## Assignment
Below are lines of data; restate word for word those running from the line containing "39 30 54.72" to the line containing "375 191 4.68", inclusive, and no others.

● ● ● ● ●

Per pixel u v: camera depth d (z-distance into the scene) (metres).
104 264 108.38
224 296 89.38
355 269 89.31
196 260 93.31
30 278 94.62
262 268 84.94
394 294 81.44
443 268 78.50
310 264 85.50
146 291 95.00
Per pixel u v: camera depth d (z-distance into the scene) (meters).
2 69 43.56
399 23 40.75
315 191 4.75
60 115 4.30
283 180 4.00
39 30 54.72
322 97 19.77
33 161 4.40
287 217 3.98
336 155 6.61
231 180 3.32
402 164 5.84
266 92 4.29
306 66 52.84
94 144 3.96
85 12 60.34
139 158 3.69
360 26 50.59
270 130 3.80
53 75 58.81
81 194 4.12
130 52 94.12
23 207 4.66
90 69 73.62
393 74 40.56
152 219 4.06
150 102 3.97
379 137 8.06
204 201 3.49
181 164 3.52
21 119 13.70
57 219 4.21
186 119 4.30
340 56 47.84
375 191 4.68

● ● ● ● ●

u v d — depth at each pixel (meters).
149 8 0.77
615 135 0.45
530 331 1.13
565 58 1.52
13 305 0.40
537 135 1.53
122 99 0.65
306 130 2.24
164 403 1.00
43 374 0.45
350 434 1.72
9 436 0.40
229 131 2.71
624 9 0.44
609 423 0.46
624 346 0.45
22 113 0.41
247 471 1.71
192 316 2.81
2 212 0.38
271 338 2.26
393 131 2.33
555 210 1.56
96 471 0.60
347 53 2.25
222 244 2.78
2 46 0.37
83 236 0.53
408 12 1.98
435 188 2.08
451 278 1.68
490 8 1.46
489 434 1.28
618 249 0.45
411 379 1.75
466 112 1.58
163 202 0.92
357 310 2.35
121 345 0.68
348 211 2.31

● ● ● ● ●

## Output for this task
39 30 54.72
322 97 19.77
33 161 4.40
287 217 3.98
336 155 6.61
231 180 3.32
402 164 5.84
266 92 4.29
306 66 52.84
94 144 3.96
85 12 60.34
139 158 3.69
360 26 50.59
270 130 3.80
53 75 58.81
81 194 4.12
130 52 94.12
23 207 4.66
90 69 73.62
393 74 40.56
152 219 4.06
150 102 3.97
379 137 8.06
204 201 3.49
181 164 3.52
21 119 13.70
57 219 4.21
186 119 4.30
340 56 47.84
375 191 4.68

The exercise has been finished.